_TASK PROMPT_. Please copy the listing starting at the line that has "order: Zingiberales" and ending after its last line, renaming "scientific name" to "species name" and changing nothing else.

(Stored entries)
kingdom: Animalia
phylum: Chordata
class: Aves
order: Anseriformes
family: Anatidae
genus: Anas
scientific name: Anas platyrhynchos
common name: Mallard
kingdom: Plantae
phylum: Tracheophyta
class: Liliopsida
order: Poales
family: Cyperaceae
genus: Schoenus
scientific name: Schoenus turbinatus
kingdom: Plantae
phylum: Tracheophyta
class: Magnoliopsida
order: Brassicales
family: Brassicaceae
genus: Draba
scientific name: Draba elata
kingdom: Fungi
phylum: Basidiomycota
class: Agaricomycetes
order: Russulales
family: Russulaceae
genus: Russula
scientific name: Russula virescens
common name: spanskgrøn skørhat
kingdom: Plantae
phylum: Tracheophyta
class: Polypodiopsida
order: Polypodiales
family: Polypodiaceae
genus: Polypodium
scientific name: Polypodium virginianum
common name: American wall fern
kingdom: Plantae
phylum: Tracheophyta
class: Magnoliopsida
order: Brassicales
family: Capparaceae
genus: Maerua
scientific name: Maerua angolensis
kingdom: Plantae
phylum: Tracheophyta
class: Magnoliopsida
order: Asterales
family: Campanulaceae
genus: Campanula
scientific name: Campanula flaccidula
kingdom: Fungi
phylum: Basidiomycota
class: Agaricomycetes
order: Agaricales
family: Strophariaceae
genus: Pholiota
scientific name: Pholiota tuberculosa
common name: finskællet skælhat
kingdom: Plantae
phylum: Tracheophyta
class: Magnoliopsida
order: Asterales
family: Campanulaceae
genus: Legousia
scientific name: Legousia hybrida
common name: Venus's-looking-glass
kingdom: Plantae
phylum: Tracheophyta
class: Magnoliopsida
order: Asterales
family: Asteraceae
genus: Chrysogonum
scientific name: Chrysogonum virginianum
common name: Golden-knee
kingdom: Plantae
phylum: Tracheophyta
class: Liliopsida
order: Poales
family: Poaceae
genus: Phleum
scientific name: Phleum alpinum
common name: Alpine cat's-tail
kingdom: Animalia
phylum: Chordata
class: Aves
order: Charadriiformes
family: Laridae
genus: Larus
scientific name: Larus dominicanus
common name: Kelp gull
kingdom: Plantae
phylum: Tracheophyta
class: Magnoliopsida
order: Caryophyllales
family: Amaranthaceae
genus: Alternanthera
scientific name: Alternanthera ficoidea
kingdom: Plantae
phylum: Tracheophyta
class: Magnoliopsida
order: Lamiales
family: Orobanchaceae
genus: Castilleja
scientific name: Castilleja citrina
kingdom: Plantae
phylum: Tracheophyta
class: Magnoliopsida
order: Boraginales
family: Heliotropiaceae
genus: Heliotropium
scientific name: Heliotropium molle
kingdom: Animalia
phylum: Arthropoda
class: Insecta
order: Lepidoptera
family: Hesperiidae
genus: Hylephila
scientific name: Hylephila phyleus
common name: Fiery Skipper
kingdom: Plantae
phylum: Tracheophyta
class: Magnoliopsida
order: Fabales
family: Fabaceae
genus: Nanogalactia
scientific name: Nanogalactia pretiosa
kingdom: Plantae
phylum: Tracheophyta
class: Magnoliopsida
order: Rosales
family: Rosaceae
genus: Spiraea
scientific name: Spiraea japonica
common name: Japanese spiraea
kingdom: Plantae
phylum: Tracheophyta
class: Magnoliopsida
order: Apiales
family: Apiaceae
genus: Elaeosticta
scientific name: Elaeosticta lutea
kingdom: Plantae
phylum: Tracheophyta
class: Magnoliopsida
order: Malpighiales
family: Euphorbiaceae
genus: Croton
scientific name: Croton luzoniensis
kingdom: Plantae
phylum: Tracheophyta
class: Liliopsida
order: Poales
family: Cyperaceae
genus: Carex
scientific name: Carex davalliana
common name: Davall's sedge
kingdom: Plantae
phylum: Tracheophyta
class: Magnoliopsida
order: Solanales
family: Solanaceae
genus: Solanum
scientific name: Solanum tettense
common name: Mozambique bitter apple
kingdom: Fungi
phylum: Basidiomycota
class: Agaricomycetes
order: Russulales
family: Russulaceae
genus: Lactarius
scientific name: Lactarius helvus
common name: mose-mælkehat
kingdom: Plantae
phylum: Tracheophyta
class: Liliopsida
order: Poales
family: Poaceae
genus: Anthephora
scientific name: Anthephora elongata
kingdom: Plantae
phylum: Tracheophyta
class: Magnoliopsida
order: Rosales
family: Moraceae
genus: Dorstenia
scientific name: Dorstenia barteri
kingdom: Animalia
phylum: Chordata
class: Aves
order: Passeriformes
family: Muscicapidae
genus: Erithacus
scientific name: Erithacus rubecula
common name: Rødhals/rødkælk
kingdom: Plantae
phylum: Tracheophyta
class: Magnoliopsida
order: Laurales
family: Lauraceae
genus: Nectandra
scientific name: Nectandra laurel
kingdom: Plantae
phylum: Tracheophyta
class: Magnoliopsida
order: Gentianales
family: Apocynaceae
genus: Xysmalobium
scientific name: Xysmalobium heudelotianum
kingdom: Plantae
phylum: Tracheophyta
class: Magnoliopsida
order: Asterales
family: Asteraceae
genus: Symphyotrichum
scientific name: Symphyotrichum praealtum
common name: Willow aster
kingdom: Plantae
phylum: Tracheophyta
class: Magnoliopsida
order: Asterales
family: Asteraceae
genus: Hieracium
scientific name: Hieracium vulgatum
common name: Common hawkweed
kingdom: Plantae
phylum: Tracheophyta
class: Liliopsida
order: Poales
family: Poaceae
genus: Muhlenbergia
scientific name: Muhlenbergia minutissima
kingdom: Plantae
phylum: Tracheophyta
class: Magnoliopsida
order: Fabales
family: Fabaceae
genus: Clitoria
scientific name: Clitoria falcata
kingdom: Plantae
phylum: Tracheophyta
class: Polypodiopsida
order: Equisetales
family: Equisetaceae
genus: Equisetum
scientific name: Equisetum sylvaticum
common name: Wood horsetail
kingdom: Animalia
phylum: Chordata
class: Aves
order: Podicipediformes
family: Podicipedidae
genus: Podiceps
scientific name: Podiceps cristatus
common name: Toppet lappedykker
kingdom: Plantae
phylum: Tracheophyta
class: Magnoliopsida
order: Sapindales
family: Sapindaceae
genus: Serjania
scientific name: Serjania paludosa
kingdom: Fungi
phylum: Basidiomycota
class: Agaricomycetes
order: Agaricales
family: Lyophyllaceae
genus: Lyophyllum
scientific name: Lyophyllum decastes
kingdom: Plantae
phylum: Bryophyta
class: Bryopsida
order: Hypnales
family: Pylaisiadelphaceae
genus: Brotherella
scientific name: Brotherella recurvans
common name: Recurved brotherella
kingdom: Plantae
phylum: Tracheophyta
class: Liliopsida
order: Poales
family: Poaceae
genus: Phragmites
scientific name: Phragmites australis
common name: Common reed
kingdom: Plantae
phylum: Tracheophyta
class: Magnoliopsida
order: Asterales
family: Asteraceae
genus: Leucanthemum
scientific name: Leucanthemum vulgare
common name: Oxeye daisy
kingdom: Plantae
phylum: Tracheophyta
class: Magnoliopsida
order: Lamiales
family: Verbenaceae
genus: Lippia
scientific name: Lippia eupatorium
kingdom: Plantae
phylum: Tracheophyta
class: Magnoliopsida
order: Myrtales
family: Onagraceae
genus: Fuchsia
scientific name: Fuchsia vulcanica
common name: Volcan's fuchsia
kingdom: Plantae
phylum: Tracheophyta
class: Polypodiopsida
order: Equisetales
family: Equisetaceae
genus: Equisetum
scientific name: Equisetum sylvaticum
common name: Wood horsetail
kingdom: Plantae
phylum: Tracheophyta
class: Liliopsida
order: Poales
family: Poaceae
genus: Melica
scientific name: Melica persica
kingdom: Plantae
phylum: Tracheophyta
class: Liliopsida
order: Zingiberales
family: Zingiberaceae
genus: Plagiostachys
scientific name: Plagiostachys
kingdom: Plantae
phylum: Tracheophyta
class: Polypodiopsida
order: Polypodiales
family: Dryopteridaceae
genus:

_SOLUTION FOR THIS TASK_.
order: Zingiberales
family: Zingiberaceae
genus: Plagiostachys
species name: Plagiostachys
kingdom: Plantae
phylum: Tracheophyta
class: Polypodiopsida
order: Polypodiales
family: Dryopteridaceae
genus:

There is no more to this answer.